Contudo, o modelo burocrático-administrativo vigente, em função da voraz retórica legiferante e normativa, altamente centralizadora, assegura apenas, até certo ponto, autonomia de gestão, limitada aos quadros detentores do poder burocrático.

Examinando as questões apontadas, foi possível formular um modelo semiótico que procura dar conta de algumas facetas das relações entre ensino, pesquisa, produção técnico-científica, política científica e tecnológica, educação institucional, no processo histórico das instituições universitárias, e enquanto atividades imprescindíveis ao desenvolvimento social, político e econômico do nosso país, buscando explicação mais satisfatória para as tensões, os conflitos entre as forças em jogo naquele processo:

 

                                                                  t.d.
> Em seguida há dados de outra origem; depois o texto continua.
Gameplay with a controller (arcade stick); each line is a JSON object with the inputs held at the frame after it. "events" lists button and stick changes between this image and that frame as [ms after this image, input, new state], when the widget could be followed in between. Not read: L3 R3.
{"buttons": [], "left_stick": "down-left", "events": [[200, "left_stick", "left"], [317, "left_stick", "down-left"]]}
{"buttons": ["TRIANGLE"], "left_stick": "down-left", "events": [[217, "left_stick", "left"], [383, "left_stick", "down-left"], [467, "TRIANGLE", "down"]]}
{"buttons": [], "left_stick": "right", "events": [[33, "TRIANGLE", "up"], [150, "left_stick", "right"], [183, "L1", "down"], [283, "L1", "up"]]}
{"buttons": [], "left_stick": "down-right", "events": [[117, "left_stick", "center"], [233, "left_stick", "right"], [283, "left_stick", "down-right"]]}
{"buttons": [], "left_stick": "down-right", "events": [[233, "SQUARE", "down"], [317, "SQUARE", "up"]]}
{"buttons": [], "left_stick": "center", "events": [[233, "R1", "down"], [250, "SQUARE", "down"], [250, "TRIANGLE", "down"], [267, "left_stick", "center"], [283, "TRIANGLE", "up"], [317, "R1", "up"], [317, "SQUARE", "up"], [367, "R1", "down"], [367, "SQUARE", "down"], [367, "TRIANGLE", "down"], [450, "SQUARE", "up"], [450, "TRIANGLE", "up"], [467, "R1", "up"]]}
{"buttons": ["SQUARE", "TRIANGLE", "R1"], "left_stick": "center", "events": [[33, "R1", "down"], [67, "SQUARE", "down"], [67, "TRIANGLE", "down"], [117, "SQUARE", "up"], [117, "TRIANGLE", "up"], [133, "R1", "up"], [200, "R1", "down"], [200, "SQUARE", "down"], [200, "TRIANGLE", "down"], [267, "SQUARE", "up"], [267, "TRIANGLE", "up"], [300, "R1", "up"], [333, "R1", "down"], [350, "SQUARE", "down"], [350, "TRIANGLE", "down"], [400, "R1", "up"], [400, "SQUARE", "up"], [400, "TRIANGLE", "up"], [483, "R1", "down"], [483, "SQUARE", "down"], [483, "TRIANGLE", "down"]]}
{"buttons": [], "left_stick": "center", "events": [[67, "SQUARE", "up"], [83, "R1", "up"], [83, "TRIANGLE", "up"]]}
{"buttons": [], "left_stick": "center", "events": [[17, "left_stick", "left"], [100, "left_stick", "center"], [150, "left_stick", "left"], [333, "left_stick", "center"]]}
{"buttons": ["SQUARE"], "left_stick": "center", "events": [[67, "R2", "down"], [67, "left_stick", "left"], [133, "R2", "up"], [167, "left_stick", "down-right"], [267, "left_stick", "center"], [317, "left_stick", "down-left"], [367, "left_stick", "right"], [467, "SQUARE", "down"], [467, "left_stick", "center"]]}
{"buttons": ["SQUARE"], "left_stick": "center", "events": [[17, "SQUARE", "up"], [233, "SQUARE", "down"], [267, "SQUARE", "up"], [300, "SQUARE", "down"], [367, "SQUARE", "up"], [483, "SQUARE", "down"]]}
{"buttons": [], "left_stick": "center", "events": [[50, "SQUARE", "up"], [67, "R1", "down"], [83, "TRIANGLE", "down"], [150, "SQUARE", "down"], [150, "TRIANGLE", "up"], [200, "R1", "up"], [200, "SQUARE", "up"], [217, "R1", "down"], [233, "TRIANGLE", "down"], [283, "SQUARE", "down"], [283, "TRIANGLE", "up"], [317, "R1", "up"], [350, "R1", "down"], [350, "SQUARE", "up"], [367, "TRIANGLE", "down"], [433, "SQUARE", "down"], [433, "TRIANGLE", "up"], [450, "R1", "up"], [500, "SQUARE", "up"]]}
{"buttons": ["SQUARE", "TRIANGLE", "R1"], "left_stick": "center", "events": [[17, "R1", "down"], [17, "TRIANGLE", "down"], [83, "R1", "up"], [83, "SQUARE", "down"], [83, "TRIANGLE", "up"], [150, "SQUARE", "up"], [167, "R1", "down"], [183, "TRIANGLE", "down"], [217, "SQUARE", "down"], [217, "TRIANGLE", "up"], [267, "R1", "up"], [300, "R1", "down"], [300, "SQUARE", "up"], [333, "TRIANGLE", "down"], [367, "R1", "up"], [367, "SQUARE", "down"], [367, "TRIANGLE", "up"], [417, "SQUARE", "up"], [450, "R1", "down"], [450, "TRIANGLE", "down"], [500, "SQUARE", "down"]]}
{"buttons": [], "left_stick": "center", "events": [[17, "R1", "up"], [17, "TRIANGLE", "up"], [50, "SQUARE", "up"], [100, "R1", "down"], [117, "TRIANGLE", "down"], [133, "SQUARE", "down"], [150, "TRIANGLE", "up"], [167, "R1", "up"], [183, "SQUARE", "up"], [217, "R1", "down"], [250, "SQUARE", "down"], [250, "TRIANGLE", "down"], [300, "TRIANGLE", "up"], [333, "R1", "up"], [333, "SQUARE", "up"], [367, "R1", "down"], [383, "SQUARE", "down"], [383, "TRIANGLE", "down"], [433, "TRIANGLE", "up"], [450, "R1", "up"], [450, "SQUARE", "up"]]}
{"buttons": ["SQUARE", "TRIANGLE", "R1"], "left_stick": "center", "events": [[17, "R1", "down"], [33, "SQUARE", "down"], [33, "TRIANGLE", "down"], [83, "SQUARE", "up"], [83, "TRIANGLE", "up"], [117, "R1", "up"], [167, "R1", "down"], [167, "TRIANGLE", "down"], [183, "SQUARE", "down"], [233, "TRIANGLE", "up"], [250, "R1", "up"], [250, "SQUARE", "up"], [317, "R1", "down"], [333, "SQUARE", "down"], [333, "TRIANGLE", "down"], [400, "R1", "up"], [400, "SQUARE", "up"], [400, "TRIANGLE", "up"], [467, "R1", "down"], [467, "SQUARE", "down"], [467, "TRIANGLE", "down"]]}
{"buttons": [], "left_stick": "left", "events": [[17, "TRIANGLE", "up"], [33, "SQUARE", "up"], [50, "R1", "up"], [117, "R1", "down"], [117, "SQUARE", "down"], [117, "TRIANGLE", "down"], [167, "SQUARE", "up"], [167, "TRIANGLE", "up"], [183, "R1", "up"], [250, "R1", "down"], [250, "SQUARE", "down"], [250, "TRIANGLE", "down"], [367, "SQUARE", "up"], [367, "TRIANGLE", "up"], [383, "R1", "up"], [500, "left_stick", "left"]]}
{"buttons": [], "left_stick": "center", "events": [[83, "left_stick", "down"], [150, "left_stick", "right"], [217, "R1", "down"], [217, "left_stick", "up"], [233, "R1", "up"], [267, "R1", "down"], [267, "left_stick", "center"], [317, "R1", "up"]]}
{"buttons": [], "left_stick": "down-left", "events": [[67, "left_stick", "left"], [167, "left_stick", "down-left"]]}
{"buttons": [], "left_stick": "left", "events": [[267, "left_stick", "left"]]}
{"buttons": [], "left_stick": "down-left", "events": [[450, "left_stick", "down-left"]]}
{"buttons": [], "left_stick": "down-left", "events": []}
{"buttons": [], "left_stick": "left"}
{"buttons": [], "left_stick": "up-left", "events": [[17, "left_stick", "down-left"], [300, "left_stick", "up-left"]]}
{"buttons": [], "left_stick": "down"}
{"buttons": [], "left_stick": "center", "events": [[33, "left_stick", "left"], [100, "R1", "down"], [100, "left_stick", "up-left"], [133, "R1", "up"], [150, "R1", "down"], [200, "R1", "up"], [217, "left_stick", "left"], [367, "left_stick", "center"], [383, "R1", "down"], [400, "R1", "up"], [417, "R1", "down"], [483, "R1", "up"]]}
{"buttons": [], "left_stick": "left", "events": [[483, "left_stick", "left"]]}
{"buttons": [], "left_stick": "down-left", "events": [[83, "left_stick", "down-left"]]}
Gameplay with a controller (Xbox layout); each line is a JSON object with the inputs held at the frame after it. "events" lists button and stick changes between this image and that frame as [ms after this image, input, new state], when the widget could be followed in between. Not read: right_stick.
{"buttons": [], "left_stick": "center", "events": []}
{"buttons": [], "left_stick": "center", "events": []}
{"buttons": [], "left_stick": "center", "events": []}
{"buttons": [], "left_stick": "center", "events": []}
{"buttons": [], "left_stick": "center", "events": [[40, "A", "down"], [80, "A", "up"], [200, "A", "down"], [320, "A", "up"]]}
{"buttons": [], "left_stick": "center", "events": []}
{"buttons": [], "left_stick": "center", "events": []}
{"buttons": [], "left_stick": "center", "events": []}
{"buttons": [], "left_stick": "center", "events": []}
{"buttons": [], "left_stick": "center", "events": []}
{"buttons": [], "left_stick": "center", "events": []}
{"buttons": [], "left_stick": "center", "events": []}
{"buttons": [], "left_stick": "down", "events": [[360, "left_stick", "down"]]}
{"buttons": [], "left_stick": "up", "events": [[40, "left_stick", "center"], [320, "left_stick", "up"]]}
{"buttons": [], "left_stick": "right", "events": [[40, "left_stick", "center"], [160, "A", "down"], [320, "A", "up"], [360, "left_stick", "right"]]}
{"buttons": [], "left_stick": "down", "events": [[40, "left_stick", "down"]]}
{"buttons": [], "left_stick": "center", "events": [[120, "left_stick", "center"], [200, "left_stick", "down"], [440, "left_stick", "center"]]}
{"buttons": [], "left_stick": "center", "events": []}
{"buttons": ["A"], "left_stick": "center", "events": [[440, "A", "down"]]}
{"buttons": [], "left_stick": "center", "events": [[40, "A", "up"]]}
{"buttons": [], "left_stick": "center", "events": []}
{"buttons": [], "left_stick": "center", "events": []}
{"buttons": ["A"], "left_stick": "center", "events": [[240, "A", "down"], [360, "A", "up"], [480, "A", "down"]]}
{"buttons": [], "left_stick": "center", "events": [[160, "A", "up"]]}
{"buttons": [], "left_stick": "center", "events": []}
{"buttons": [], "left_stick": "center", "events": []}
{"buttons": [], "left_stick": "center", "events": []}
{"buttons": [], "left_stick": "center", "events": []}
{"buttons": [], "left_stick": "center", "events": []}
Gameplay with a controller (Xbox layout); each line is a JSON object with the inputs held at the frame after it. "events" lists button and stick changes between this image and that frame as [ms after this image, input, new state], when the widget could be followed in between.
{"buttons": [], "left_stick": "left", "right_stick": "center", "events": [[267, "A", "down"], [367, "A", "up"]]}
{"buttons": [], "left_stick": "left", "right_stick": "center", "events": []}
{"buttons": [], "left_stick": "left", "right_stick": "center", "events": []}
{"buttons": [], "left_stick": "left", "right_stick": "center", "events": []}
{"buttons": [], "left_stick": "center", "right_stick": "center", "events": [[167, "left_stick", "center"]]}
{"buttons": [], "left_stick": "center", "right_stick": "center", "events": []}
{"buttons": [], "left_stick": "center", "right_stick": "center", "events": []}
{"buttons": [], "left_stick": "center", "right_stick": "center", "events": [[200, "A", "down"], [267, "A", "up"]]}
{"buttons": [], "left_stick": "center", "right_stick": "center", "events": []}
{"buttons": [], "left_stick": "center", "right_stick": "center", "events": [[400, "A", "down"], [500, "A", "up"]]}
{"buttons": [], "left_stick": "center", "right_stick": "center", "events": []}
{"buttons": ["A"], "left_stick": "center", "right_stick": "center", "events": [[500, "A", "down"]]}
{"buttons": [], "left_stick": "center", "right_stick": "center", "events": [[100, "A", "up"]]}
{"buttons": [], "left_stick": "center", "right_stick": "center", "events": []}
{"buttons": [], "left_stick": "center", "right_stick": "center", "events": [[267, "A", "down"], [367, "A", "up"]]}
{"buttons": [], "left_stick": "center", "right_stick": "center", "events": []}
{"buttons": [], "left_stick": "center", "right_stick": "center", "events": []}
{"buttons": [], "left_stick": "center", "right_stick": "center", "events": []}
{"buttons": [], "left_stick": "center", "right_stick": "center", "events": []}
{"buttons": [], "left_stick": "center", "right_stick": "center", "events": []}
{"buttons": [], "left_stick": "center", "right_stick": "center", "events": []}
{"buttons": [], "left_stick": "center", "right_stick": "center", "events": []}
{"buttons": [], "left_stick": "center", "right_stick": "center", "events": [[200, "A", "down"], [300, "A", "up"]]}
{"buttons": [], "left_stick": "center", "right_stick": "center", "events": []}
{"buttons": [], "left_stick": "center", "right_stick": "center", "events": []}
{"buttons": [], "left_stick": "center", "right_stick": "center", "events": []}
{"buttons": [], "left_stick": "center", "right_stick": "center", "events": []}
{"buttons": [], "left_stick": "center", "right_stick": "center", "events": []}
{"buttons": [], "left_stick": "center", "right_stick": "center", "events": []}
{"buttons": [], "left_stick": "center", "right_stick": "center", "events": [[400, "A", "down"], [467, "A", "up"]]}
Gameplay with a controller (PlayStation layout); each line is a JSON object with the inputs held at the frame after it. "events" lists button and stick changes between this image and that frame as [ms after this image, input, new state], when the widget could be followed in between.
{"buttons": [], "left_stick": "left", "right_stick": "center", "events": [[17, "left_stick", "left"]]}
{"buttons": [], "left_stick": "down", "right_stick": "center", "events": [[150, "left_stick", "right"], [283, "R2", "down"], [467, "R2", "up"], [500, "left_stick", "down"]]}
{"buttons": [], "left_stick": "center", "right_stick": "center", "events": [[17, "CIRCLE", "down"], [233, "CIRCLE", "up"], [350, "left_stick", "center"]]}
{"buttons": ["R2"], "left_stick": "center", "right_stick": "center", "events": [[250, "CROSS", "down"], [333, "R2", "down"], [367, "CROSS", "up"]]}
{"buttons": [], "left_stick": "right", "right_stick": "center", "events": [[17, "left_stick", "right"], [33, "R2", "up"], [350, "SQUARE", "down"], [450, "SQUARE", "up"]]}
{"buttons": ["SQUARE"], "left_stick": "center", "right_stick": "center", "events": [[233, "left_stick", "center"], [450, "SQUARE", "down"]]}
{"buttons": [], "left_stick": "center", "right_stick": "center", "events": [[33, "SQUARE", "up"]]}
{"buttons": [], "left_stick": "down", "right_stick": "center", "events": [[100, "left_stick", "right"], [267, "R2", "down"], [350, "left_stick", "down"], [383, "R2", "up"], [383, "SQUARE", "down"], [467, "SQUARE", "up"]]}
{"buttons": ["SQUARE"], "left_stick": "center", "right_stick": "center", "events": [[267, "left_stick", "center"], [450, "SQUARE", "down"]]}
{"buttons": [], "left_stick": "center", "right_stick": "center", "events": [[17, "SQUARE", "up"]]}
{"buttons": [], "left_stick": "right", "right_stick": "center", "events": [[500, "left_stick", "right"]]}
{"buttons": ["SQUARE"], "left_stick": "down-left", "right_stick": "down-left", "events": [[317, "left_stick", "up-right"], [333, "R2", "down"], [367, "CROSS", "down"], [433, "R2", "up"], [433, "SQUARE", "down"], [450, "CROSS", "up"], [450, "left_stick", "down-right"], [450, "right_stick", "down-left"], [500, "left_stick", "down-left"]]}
                         AUTONOMIA UNIVERSITÁRIA

Percurso da

reconstrução

iniciativa                                             controle

                   querer-ser, querer-fazer                      dever-ser, dever-fazer        

 


Liberdade                                                                                                            Cerceamento

Acadêmica

 


                          desregulamentação                           inércia  

não-dever-ser, não-dever-fazer                  não-querer-ser, não-querer-fazer

 


                                                                                                                 percurso da

ESTAGNAÇÃO                                            deterioração

 (Æ)                    

 

Figura 1: Autonomia universitária

 

Nessas condições, iniciativa caracteriza-se pela modalidade complexa querer-ser, querer-fazer; controle, pela modalidade complexa dever-ser, dever-fazer. Iniciativa e controle constituem duas forças, duas tendências contrárias. O termo contraditório de iniciativa é inércia; o termo contraditório de controle, desregulamentação. A combinatória iniciativa x controle [(querer-ser, querer-fazer) x (dever-ser, dever-fazer)] configura uma tensão dialética, o epicentro do processo, o equilíbrio dinâmico, que sustenta a produtividade com liberdade e responsabilidade social, ou seja, a autonomia universitária definida em sua concepção mais elevada. A dêixis positiva, combinatória modal de iniciativa x desregulamentação [(querer-ser, querer-fazer), x (não-dever-ser, não dever-fazer)] configura a liberdade acadêmica; a dêixis negativa, combinação das modalidades complexas de burocracia x inércia [(dever-ser, dever-fazer) x (não-querer-ser, não querer-fazer)] determina o cerceamento; o termo neutro, combinatória modal, a seu turno, de desregulamentação x inércia [(não-dever-ser, não-dever-fazer) x (não querer-ser, não querer-fazer)] qualifica-se como estagnação.

Além disso, o modelo prevê dois ciclos. Um ciclo traduz-se pelo percurso que vai da liberdade acadêmica à autonomia universitária, o percurso da reconstrução, aquele que autorizaria uma autêntica reforma universitária, conduzindo-a à plenitude de suas funções, a serviço da sociedade. Um segundo ciclo parte do cerceamento e atinge a estagnação, o percurso da deterioração, que é preciso evitar a todo custo.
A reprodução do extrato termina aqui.